Nov. 17, 2010 at 10:12 AM ET
Facebook's vigilance in keeping it real took some HAL 9000 liberties yesterday when perhaps thousands of accounts — seemingly all women — were deactivated by a bug in a system designed to weed out fake profiles.
Zach Epstein of BGR (Boy Genius Report) broke the story and received confirmation from Facebook about the wave of account shut-downs, in which the affected users took the usual route of Twitter complaints to voice their displeasure. A common pattern soon emerged: this bug, which some thought was a hack at first, seemed to hit only women.
Facebook's response to BGR:
Earlier today, we discovered a bug in a system designed to detect and disable likely fake accounts. The bug, which was live for a short period of time, caused a very small percentage of Facebook accounts to be mistakenly disabled. Upon discovering the bug, we immediately worked to resolve it. It’s now been fixed, and we’re in the process of reactivating and notifying the people who were affected.

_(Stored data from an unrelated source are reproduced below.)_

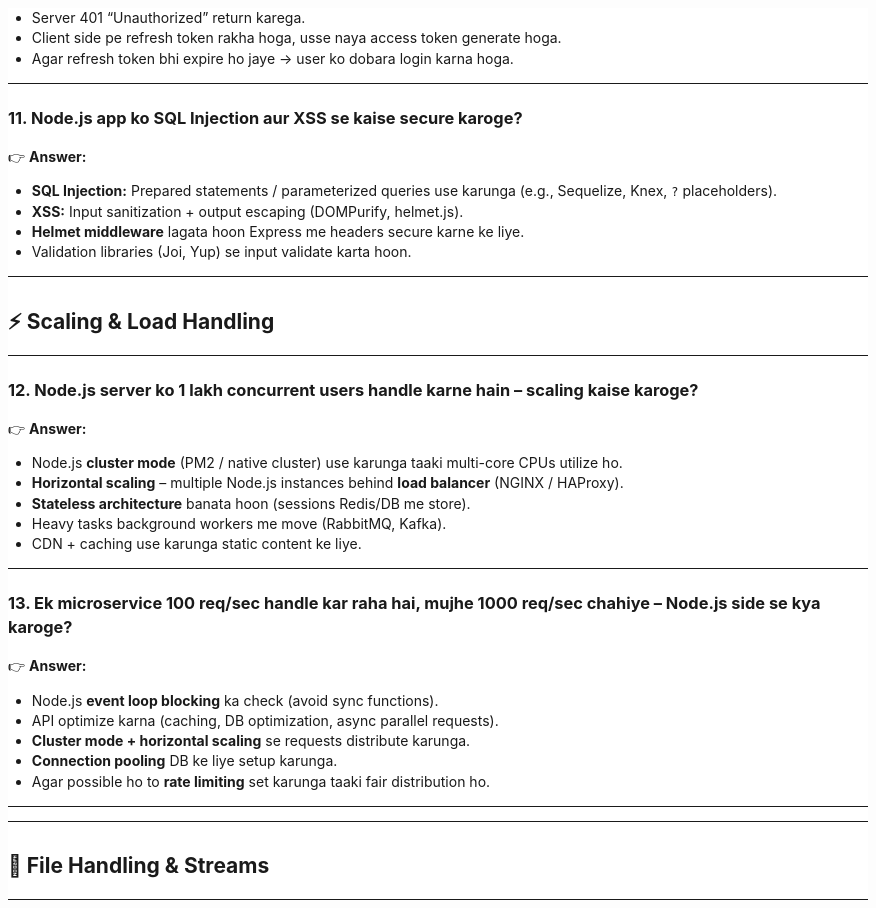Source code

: * Server 401 “Unauthorized” return karega.
* Client side pe refresh token rakha hoga, usse naya access token generate hoga.
* Agar refresh token bhi expire ho jaye → user ko dobara login karna hoga.

---

### **11. Node.js app ko SQL Injection aur XSS se kaise secure karoge?**

👉 **Answer:**

* **SQL Injection:** Prepared statements / parameterized queries use karunga (e.g., Sequelize, Knex, `?` placeholders).
* **XSS:** Input sanitization + output escaping (DOMPurify, helmet.js).
* **Helmet middleware** lagata hoon Express me headers secure karne ke liye.
* Validation libraries (Joi, Yup) se input validate karta hoon.

---

## ⚡ **Scaling & Load Handling**

---

### **12. Node.js server ko 1 lakh concurrent users handle karne hain – scaling kaise karoge?**

👉 **Answer:**

* Node.js **cluster mode** (PM2 / native cluster) use karunga taaki multi-core CPUs utilize ho.
* **Horizontal scaling** – multiple Node.js instances behind **load balancer** (NGINX / HAProxy).
* **Stateless architecture** banata hoon (sessions Redis/DB me store).
* Heavy tasks background workers me move (RabbitMQ, Kafka).
* CDN + caching use karunga static content ke liye.

---

### **13. Ek microservice 100 req/sec handle kar raha hai, mujhe 1000 req/sec chahiye – Node.js side se kya karoge?**

👉 **Answer:**

* Node.js **event loop blocking** ka check (avoid sync functions).
* API optimize karna (caching, DB optimization, async parallel requests).
* **Cluster mode + horizontal scaling** se requests distribute karunga.
* **Connection pooling** DB ke liye setup karunga.
* Agar possible ho to **rate limiting** set karunga taaki fair distribution ho.

---

---

## 📂 **File Handling & Streams**

---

While there are no concrete numbers on the "very small percentage," BGR speculates that could easily number in the thousands given the 500 million users of the site.
But Facebook's solution may be making an already bad situation worse: requiring scans of official identification to reactivate the accounts.
A BGR commenter posted the instructions Facebook gave her, and her reaction to it, which does not bode well for furthering trust with the social media network:
I was also disabled this morning. This is what it says I must do :
"Please upload a government-issued ID to this report and make sure that your full name, date of birth, and photo are clear. You should also black out any personal information that is not needed to verify your identity (e.g., social security number).
If you do not have access to a scanner, a digital image of your photo ID will be accepted as well. Rest assured that we will permanently delete your ID from our servers once we have used it to verify the authenticity of your account."
Her's isn't the only response like this, so Facebook may be wise to heed this outrage and play nice. It's not their fault their accounts were flagged, and now they feel they're being penalized on top of the inconvenience of being labeled "inauthentic."
A Facebook group "Against Verifying Accounts With Mobile/ Credit Card/ Government Issued ID" already existed before the bug (thanks to ReadWriteWeb for the tip), but this latest incident has solidified its resolve, as is apparent from this latest wall post:
Don't have to prove you exist to join originally. Don't have to prove you exist if the bug didn't attack you. Seems ridiculous that you have to prove you exist in order to get a legit account undisabled...
Kansas City designer Brian Ford was the one who tipped BGR off after receiving an e-mail alerting him to his wife's disabled Facebook account. In his blog about it, he raises underlying issues that, sooner or later, Facebook needs to address definitively:
Why force people to freak the hell out on Twitter? Why not deploy a system which drops a dismissible banner notification across the top of every Facebook page until the problem is fixed? Facebook has a real problem with transparency and that seems like such an easy problem to solve.
Most, if not all of these accounts, will get reactivated. Question is, after all this, will they still want it?